All right,--said the young fellow.--I would n't be hard on the poor little--
The word he used was objectionable in point of significance and of grammar. It was a frequent termination of certain adjectives among the Romans,--as of those designating a person following the sea, or given to rural pursuits. It is classed by custom among the profane words; why, it is hard to say,--but it is largely used in the street by those who speak of their fellows in pity or in wrath.
I never heard the young fellow apply the name of the odious pretended fish to the little man from that day forward.
--Here we are, then, at our boarding--house. First, myself, the Professor, a little way from the head of the table, on the right, looking down, where the "Autocrat" used to sit. At the further end sits the Landlady. At the head of the table, just now, the Koh-i-noor, or the gentleman with the diamond. Opposite me is a Venerable Gentleman with a bland countenance, who as yet has spoken little. The Divinity Student is my neighbor on the right,--and further down, that Young Fellow of whom I have repeatedly spoken. The Landlady's Daughter sits near the Koh-i-noor, as I said. The Poor Relation near the Landlady. At the right upper corner is a fresh-looking youth of whose name and history I have as yet learned nothing.
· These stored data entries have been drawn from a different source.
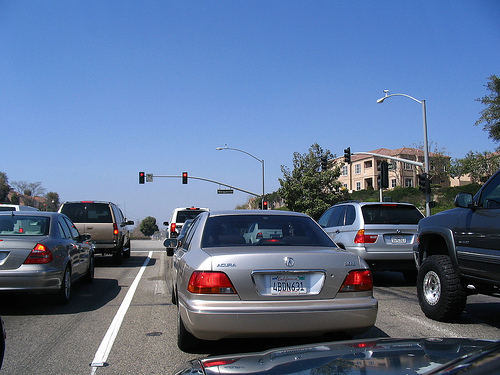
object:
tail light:
[340, 268, 374, 293]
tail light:
[170, 222, 177, 233]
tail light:
[352, 229, 382, 244]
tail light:
[112, 228, 119, 234]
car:
[313, 200, 428, 285]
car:
[172, 335, 499, 374]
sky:
[1, 3, 483, 193]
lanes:
[6, 151, 498, 371]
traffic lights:
[418, 171, 429, 179]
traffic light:
[263, 201, 268, 204]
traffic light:
[343, 147, 350, 153]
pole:
[420, 99, 433, 216]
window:
[199, 212, 340, 248]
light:
[186, 269, 238, 294]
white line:
[91, 249, 154, 374]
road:
[1, 239, 498, 374]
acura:
[165, 206, 379, 345]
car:
[411, 166, 499, 323]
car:
[53, 200, 135, 265]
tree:
[275, 142, 348, 205]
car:
[162, 209, 381, 351]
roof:
[325, 146, 450, 164]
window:
[361, 204, 428, 225]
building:
[319, 146, 438, 189]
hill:
[356, 190, 436, 200]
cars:
[163, 205, 212, 256]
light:
[182, 172, 188, 177]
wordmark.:
[215, 260, 243, 272]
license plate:
[270, 277, 309, 299]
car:
[0, 203, 42, 213]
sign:
[216, 188, 235, 193]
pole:
[261, 158, 266, 212]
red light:
[139, 172, 144, 174]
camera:
[382, 88, 389, 96]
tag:
[297, 273, 306, 280]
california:
[276, 274, 298, 283]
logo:
[283, 255, 295, 268]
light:
[24, 242, 55, 264]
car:
[0, 210, 97, 302]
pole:
[378, 163, 385, 201]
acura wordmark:
[212, 259, 237, 272]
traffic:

Next the further left-hand corner, near the lower end of the table, sits the deformed person. The chair at his side, occupying that corner, is empty. I need not specially mention the other boarders, with the exception of Benjamin Franklin, the landlady's son, who sits near his mother. We are a tolerably assorted set,--difference enough and likeness enough; but still it seems to me there is something wanting. The Landlady's Daughter is the prima donna in the way of feminine attractions. I am not quite satisfied with this young lady. She wears more "jewelry," as certain young ladies call their trinkets, than I care to see on a person in her position. Her voice is strident, her laugh too much like a giggle, and she has that foolish way of dancing and bobbing like a quill-float with a "minnum" biting the hook below it, which one sees and weeps over sometimes in persons of more pretensions. I can't help hoping we shall put something into that empty chair yet which will add the missing string to our social harp. I hear talk of a rare Miss who is expected. Something in the schoolgirl way, I believe. We shall see.